Alles is tijdelijk. Die gedachte speelt een belangrijke rol in de hedendaagse vanitaswerken van Giulia Cenci (1988). In haar vaak ruimtevullende installaties gebruikt ze (afgietsels van) alledaagse objecten en vormen die deels nog herkenbaar zijn, zoals machineonderdelen, dieren en leidingen. Tegelijkertijd lijken de objecten in een staat van ontbinding te verkeren, doordat Cenci de suggestie weet op te roepen dat ze uiteenvallen, door kabels uit elkaar worden getrokken, verteren en langzaam vergaan.
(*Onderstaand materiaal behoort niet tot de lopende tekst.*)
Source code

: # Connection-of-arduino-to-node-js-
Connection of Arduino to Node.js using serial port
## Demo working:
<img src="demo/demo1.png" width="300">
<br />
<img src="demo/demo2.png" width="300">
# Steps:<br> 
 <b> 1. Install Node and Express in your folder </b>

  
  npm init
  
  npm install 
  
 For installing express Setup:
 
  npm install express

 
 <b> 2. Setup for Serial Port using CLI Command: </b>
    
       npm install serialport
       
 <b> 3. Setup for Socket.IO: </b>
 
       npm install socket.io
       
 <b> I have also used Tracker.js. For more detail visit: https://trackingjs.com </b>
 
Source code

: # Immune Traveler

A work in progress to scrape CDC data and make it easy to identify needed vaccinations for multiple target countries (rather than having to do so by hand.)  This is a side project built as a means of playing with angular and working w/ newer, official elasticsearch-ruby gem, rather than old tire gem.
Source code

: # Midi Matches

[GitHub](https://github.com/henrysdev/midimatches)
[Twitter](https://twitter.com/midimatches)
Cenci vraagt zich af hoe objecten uit het heden er in de toekomst uit zullen zien. Daarvoor richt ze haar blik ook op het verleden. Door te kijken naar archeologische vondsten en soms gebruik te maken van organische materialen als botten en houtskool, die al een transitie hebben ondergaan, brengt ze verleden, heden en een mogelijke toekomst samen in één installatie. Dat geeft het werk ook een dubbelzinnig en surrealistisch karakter.
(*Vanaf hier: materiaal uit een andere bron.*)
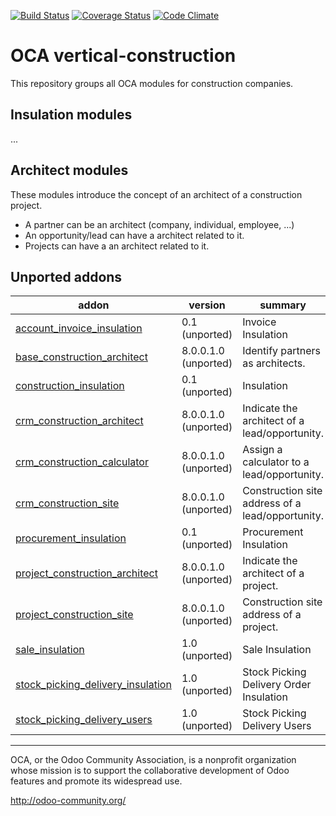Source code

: [![Build Status](https://travis-ci.org/OCA/vertical-construction.svg?branch=10.0)](https://travis-ci.org/OCA/vertical-construction)
[![Coverage Status](https://coveralls.io/repos/OCA/vertical-construction/badge.svg?branch=10.0)](https://coveralls.io/r/OCA/vertical-construction?branch=10.0)
[![Code Climate](https://codeclimate.com/github/OCA/vertical-construction/badges/gpa.svg)](https://codeclimate.com/github/OCA/vertical-construction)
# OCA vertical-construction
This repository groups all OCA modules for construction companies.

## Insulation modules
...


## Architect modules
These modules introduce the concept of an architect of a construction project.
- A partner can be an architect (company, individual, employee, ...)
- An opportunity/lead can have a architect related to it.
- Projects can have a an architect related to it.

[//]: # (addons)
Unported addons
---------------
addon | version | summary
--- | --- | ---
[account_invoice_insulation](account_invoice_insulation/) | 0.1 (unported) | Invoice Insulation
[base_construction_architect](base_construction_architect/) | 8.0.0.1.0 (unported) | Identify partners as architects.
[construction_insulation](construction_insulation/) | 0.1 (unported) | Insulation
[crm_construction_architect](crm_construction_architect/) | 8.0.0.1.0 (unported) | Indicate the architect of a lead/opportunity.
[crm_construction_calculator](crm_construction_calculator/) | 8.0.0.1.0 (unported) | Assign a calculator to a lead/opportunity.
[crm_construction_site](crm_construction_site/) | 8.0.0.1.0 (unported) | Construction site address of a lead/opportunity.
[procurement_insulation](procurement_insulation/) | 0.1 (unported) | Procurement Insulation
[project_construction_architect](project_construction_architect/) | 8.0.0.1.0 (unported) | Indicate the architect of a project.
[project_construction_site](project_construction_site/) | 8.0.0.1.0 (unported) | Construction site address of a project.
[sale_insulation](sale_insulation/) | 1.0 (unported) | Sale Insulation
[stock_picking_delivery_insulation](stock_picking_delivery_insulation/) | 1.0 (unported) | Stock Picking Delivery Order Insulation
[stock_picking_delivery_users](stock_picking_delivery_users/) | 1.0 (unported) | Stock Picking Delivery Users

[//]: # (end addons)

----

OCA, or the Odoo Community Association, is a nonprofit organization whose
mission is to support the collaborative development of Odoo features and
promote its widespread use.

http://odoo-community.org/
Cenci: “The observation of the remains of our past suggests to me how to imagine a hypothetical future of the objects (packages, household utensils) and the materials (plastics, resins, acrylics). Usually, these are materials of overproduction, easy to find and part of my environment, containing a promise of sustainability.”
De verbinding met de ruimte waarin de installatie wordt getoond is voor Cenci een belangrijk vertrekpunt. Die is mede bepalend voor de manier waarop de kijker in het werk wordt opgenomen.